「(もしかして、袴田先輩……倒れちゃったとか!?)」
大変だ、もしそうなら助けてあげないと……!
私は急いで走って、先輩のあとを追いかけた。
「──これ以上、俺の仕事を増やすなって言ったよね?」
「……え?」
だけど、そんな私をストップさせたのは、地面を這うような低い声だった。
「わ、悪かったよ袴田!俺たちが悪かったから!」
「もう校則違反はしねぇから!な!?」
「遅いんだけど。

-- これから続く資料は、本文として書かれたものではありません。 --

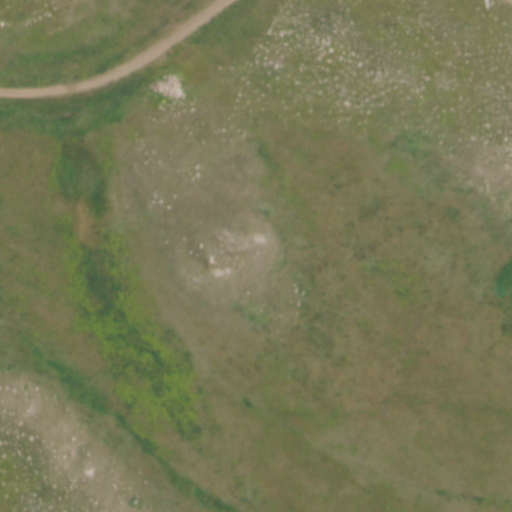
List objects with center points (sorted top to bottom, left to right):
road: (114, 66)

今まで何回も注意してきたよな?」
物騒な会話が次々と飛び交っていく。
ただ事じゃない雰囲気に、私は怖くなって、物陰に隠れて身を潜ませた。
「(どういう、状況なの?)」
少しだけ顔の覗かせて、その場の様子をのぞいてみると──。
「!?」
目の前には、ありえない光景が広がっていた。
私は驚きのあまり、声が出そうになるのをグッと押さえた。
そこには、学園の中でも不良と呼ばれていて、いつも校則を破っている三年生が三人。
驚いたのは、先輩たちが全員地面に倒れていたこと。
そして、もう一つは──。
その場に颯爽と立って、不良の先輩たちを見下していたのが……“あの”袴田先輩だってこと。